* Extracto de página

▶

Llegué a la historia de las mujeres en los años setenta, con el envión del Mayo francés y sobre todo del movimiento de las mujeres, con los que me topé de frente en la Sorbona —donde era profesora adjunta— y luego en París VII-Jussieu, una universidad nueva y abierta a innovaciones de todo tipo. Por supuesto, no se trató de una iluminación repentina. A lo largo de veinte años las cosas habían cambiado, y yo también. Comprometida con el movimiento de las mujeres, quería conocer su historia (y hacerla, puesto que prácticamente no existía). Había una verdadera demanda en este sentido. Convertida en profesora, tras mi doctorado, ya podía tomar iniciativas. En 1973, con Pauline Schmitt y Fabienne Bock hicimos un primer curso que llamamos «¿Las mujeres tienen una historia?», título que delataba nuestras incertidumbres y traducía nuestra timidez. No estábamos seguras de que las mujeres tuvieran una historia, sobre todo porque el estructuralismo de Claude Lévi-Strauss había insistido mucho en el papel que ellas tenían en la reproducción y los lazos familiares: «Intercambio de bienes, intercambio de mujeres». No sabíamos cómo enseñar esa historia. No teníamos materiales ni métodos. Solo preguntas. Apelamos a las sociólogas, más adelantadas que nosotras y nosotros lo seguíamos con vivo interés. Esta corriente se desarrolló rápidamente, con variantes, en los Países Bajos, en Alemania (en torno a la Universidad de Bielefeld y la Universidad Libre de Berlín), en Italia —donde tuvo una originalidad y una vitalidad notables—, un poco más tarde en España, en Portugal, etc. En pocas palabras: fue, es, un movimiento mundial, que hoy está particularmente vivo en Quebec, en América Latina (sobre todo en Brasil), en India, en Japón… El desarrollo de la historia de las mujeres acompaña en sordina el «movimiento» de las mujeres hacia su emancipación y su liberación. Es la traducción el efecto de una toma de conciencia aún más abarcadora: la de la dimensión sexuada de la sociedad y de la historia.
En treinta años ya se sucedieron varias generaciones intelectuales que produjeron —mediante tesis y libros— una acumulación que dejó de ser «primitiva». Hoy existe una revista, Clio. Histoire, femmes et sociétés, asociaciones, numerosos coloquios y antologías de trabajos. En Blois, los encuentros llamados Rendez-vous de L'histoire (2004) sobre «Las mujeres en la historia» tuvieron gran éxito.
La historia de las mujeres cambió. En sus objetos de estudio, en sus puntos de vista. Empezó por una historia del cuerpo y de los roles privados para llegar a una historia de las mujeres en el espacio público de la ciudad, del trabajo, de la política de la guerra, de la creación. Empezó por una historia de las mujeres víctimas para llegar a una historia de las mujeres activas, en las múltiples interacciones que originan los cambios. Empezó por una historia de las mujeres para convertirse más precisamente en una historia del género, que insiste sobre las relaciones entre los sexos e integra la masculinidad. Expandió sus perspectivas espaciales, religiosas y culturales.

◀

* Fragmentos del material
▶

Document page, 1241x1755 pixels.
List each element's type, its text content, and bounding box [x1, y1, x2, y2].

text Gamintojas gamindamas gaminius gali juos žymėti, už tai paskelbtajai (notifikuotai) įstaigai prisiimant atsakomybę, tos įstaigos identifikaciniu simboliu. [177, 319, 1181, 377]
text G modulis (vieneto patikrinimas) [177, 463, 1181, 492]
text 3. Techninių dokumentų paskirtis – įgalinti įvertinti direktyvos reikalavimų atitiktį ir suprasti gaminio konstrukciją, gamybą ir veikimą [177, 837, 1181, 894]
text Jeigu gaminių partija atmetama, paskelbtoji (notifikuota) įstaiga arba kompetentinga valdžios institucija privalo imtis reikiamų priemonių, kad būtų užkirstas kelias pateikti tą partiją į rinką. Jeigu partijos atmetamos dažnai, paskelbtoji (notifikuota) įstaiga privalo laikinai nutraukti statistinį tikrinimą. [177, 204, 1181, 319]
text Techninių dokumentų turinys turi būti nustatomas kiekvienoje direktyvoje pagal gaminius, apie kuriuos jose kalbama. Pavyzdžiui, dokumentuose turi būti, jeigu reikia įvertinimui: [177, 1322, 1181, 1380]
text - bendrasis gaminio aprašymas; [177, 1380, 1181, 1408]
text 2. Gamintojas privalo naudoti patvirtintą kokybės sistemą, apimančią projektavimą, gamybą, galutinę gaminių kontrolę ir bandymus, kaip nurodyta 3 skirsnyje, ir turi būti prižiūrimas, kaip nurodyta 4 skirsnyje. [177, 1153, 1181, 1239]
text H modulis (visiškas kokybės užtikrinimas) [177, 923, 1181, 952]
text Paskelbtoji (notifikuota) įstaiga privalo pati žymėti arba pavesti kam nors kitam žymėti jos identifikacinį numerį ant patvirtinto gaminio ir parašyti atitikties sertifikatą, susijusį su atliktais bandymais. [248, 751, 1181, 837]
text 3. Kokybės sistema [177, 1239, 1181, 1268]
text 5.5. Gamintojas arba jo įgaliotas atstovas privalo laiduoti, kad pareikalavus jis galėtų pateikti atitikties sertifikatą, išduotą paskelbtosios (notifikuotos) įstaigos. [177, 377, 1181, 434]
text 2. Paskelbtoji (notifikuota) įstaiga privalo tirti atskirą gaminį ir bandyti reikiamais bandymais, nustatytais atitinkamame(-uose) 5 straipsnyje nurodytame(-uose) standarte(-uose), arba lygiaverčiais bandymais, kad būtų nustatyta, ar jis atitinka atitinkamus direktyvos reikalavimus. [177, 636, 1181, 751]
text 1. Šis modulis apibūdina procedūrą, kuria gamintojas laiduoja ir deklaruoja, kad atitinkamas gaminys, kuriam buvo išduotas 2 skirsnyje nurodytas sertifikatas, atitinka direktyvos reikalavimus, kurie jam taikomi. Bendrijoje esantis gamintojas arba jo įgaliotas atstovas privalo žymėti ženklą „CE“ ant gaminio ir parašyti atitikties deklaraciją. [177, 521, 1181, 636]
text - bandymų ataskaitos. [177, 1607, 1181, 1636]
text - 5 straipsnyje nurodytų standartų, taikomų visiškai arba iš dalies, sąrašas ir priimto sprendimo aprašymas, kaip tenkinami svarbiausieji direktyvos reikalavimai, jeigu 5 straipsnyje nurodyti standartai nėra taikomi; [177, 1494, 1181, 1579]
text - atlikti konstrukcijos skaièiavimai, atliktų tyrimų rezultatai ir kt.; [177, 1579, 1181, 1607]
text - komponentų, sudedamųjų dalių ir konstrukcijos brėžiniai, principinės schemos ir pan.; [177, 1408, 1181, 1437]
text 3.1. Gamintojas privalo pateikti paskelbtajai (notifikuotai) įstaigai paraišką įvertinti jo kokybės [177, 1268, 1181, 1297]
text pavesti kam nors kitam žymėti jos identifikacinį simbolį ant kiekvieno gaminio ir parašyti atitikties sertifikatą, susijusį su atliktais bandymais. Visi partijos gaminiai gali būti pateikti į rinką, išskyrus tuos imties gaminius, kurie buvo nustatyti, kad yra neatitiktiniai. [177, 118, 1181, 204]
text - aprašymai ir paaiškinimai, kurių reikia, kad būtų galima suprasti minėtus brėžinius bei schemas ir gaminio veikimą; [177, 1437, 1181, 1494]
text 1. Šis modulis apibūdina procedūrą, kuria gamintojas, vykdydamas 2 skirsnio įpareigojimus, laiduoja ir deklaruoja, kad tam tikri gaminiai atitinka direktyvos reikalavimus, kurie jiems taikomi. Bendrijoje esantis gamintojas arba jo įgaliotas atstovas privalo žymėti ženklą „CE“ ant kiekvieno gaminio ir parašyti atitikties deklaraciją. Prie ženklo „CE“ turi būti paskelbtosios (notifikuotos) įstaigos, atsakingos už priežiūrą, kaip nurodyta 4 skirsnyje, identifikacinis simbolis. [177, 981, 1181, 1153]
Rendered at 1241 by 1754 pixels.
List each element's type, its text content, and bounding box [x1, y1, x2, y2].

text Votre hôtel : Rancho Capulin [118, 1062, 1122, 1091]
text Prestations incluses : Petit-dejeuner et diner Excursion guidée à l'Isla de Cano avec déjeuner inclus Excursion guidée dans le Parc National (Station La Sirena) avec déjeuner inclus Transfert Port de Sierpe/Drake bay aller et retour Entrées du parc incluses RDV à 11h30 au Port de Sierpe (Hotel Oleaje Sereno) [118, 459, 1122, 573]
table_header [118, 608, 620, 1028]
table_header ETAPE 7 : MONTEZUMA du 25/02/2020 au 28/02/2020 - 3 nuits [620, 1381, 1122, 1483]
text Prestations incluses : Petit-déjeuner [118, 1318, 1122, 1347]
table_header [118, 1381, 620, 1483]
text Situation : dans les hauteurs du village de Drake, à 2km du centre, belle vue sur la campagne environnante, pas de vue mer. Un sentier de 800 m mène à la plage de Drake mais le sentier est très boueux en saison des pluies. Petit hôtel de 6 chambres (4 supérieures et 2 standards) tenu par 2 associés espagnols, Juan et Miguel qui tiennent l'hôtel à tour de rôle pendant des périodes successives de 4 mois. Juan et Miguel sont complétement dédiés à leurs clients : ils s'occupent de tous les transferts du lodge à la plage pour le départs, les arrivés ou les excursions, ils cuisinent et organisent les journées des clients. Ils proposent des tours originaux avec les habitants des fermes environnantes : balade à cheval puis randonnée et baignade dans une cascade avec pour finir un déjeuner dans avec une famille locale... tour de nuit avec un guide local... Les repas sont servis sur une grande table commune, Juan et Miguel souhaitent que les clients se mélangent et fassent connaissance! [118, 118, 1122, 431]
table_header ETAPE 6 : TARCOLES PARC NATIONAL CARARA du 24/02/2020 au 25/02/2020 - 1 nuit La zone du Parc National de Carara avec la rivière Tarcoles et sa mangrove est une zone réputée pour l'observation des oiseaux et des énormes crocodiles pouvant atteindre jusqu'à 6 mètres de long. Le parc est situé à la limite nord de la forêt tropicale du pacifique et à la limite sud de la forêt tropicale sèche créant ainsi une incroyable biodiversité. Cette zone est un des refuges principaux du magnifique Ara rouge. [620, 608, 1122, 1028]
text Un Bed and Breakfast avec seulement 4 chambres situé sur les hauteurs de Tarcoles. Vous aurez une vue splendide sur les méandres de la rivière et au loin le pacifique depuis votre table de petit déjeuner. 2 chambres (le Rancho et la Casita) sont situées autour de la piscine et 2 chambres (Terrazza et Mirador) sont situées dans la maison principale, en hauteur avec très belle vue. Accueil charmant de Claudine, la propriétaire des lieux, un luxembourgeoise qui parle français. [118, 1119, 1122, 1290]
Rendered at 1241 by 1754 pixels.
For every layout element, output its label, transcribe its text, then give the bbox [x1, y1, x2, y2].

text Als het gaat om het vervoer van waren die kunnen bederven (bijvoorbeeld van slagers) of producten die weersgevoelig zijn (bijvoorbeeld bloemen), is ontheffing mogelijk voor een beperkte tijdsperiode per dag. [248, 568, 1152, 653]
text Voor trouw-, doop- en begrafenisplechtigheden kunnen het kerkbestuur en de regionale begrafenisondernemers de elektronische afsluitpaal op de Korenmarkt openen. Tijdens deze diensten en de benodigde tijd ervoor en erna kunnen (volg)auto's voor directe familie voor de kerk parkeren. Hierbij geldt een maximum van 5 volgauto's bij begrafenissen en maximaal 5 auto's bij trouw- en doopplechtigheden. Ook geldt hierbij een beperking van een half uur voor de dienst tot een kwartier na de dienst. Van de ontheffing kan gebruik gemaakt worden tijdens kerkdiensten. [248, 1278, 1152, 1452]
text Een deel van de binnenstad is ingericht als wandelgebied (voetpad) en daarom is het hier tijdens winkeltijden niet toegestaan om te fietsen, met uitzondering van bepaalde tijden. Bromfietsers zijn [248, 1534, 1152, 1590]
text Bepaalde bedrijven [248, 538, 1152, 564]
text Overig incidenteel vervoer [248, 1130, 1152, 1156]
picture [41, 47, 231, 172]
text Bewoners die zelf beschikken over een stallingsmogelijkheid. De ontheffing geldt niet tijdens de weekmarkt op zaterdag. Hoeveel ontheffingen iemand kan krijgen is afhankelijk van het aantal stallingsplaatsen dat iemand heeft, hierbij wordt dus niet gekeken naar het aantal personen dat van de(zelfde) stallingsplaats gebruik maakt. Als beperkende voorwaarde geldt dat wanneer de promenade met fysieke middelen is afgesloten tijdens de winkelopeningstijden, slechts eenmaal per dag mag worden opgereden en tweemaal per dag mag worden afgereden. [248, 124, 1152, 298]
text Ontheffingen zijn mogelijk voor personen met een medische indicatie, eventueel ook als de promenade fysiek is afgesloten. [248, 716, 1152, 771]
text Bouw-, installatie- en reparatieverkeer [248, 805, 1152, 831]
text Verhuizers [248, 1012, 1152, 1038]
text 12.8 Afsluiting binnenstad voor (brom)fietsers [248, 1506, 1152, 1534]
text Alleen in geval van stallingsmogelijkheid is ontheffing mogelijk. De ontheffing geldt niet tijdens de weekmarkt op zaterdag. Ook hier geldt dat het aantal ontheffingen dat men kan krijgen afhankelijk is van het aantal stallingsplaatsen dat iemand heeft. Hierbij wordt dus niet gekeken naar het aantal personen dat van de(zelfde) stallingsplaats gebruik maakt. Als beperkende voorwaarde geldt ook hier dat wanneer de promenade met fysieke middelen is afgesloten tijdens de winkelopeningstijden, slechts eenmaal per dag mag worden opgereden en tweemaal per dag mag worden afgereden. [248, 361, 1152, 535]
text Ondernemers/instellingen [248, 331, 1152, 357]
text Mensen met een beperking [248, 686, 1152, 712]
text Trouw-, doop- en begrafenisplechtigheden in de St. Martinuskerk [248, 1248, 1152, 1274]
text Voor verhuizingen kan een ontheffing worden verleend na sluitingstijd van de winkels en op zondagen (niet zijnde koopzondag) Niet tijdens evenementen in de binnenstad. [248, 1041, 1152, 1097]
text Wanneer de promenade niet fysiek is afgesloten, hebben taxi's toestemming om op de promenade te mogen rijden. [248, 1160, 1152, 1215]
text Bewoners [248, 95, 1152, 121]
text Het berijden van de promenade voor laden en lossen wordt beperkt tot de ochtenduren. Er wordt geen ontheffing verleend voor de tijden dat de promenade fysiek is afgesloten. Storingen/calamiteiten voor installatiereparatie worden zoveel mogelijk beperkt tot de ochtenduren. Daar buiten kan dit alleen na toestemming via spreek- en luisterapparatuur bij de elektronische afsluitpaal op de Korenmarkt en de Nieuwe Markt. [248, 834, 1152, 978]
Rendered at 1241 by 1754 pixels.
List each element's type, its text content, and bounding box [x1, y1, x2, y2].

◀

* Tareas por realizar
a) Transcribe, por favor, todo el pasaje del extracto de página desde "En treinta años" hasta "tuvieron gran éxito.", sin cambiar nada.
b) Según el extracto de página, ¿qué título recibió el primer curso que se dio en 1973?

* Resultados
a)
En treinta años ya se sucedieron varias generaciones intelectuales que produjeron —mediante tesis y libros— una acumulación que dejó de ser «primitiva». Hoy existe una revista, Clio. Histoire, femmes et sociétés, asociaciones, numerosos coloquios y antologías de trabajos. En Blois, los encuentros llamados Rendez-vous de L'histoire (2004) sobre «Las mujeres en la historia» tuvieron gran éxito.

b) «¿Las mujeres tienen una historia?»